# Texte source
--

Gérald Darmanin intervenait ce mercredi 11 juillet 2018 à Bercy devant l’encadrement supérieur de la Direction générale des finances publiques (DGFiP), des douanes et de la Direction générale de l’administration et de la fonction publique (DGAFP). Nous revenons sur ses propos que nous analyserons en profondeur dans nos prochains écrits.

Un cadrage général connu et rabâché

Le ministre a entamé son discours en précisant d’emblée qu’il n’y avait pas de citadelle inattaquable en parlant de Bercy. Le ton était donc donné… Car de fait, il s’agit bien d’une attaque, pas seulement contre Bercy et la DGFiP, mais plus globalement contre l’action publique. Le ministre a également pris soin de parler de transformation de l’action publique en référence au projet du gouvernement concernant la fonction publique (estimant par ailleurs que « l’État est un piètre GRH » sans pour autant étayer son propos si ce n'est en renvoyant à l'intervention de Dussopt). Il a rappelé le cadre et l’orientation budgétaire : la baisse des impôts et de la dépense publique. Il a ensuite décliné ses priorités.

--

# Données enregistrées

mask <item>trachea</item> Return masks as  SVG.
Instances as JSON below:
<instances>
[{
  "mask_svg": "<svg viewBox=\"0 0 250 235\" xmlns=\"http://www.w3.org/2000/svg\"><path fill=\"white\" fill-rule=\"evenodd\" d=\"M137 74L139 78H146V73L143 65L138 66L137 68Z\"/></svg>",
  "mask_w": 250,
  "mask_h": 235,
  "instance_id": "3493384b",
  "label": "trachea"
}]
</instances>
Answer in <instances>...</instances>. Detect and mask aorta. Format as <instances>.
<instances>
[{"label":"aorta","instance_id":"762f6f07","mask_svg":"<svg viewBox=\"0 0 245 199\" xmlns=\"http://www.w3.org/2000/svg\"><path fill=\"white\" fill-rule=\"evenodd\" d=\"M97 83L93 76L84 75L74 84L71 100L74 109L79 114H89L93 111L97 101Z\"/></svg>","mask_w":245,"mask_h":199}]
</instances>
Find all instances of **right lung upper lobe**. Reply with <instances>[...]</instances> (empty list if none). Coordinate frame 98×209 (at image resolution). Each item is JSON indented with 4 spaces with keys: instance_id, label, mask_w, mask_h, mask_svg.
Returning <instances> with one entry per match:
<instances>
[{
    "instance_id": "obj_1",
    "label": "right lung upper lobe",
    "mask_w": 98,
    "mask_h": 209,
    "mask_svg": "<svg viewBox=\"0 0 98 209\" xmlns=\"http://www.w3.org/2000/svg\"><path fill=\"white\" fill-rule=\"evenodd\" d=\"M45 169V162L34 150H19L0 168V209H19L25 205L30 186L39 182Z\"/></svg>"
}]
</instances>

--

# Travail demandé
a) Réécris les entrées sous forme de liste JSON de chaînes, une chaîne par ligne et sans les lignes vides. Commence à la ligne qui contient "Find all instances" et va jusqu'à la fin des entrées.
b) Poursuis le texte sur le discours de Gérald Darmanin à Bercy après sa dernière phrase.

# Résultats dans l'ordre
a)
[
  "Find all instances of **right lung upper lobe**. Reply with <instances>[...]</instances> (empty list if none). Coordinate frame 98×209 (at image resolution). Each item is JSON indented with 4 spaces with keys: instance_id, label, mask_w, mask_h, mask_svg.",
  "Returning <instances> with one entry per match:",
  "<instances>",
  "[{",
  "    \"instance_id\": \"obj_1\",",
  "    \"label\": \"right lung upper lobe\",",
  "    \"mask_w\": 98,",
  "    \"mask_h\": 209,",
  "    \"mask_svg\": \"<svg viewBox=\\\"0 0 98 209\\\" xmlns=\\\"http://www.w3.org/2000/svg\\\"><path fill=\\\"white\\\" fill-rule=\\\"evenodd\\\" d=\\\"M45 169V162L34 150H19L0 168V209H19L25 205L30 186L39 182Z\\\"/></svg>\"",
  "}]",
  "</instances>"
]

b)
A court terme, elles sont connues… Le ministre souhaite la réussite du prélèvement à la source (PAS), « une belle transformation », qui selon lui est demandé par nos concitoyens et constitue une vraie réforme de l’impôt. Concernant les Douanes, il estime que cette administration devrait se concentrer sur la lutte contre le tabac illicite (on verra dans ses propos que le lobby des buralistes a été efficace…), la contrebande et la contre-façon.

A l’horizon 2019, le ministre veut engager une réorganisation en profondeur des réseaux, plus particulièrement de celui de la DGFiP. Le ministre dit vouloir en finir avec les fermetures de services (comme les trésoreries) décidées annuellement, tenir compte de l’évolution des comportements des usagers, revoir tout à la fois les modalités d’exercice des missions et alléger la charge de travail. Vaste programme…

Des missions chamboulées, déplacées et éclatées

S’appuyant sur sa propre revue des missions (redéfinir les missions, leurs périmètres et les moyens), le ministre a justifié la future baisse des moyens par les mesures récentes : baisse puis suppression de la taxe d’habitation, de l’ISF devenu IFI, simplification du recouvrement (on est prié de croire que le PAS est une simplification) et suppression à venir de 25 « petites taxes ».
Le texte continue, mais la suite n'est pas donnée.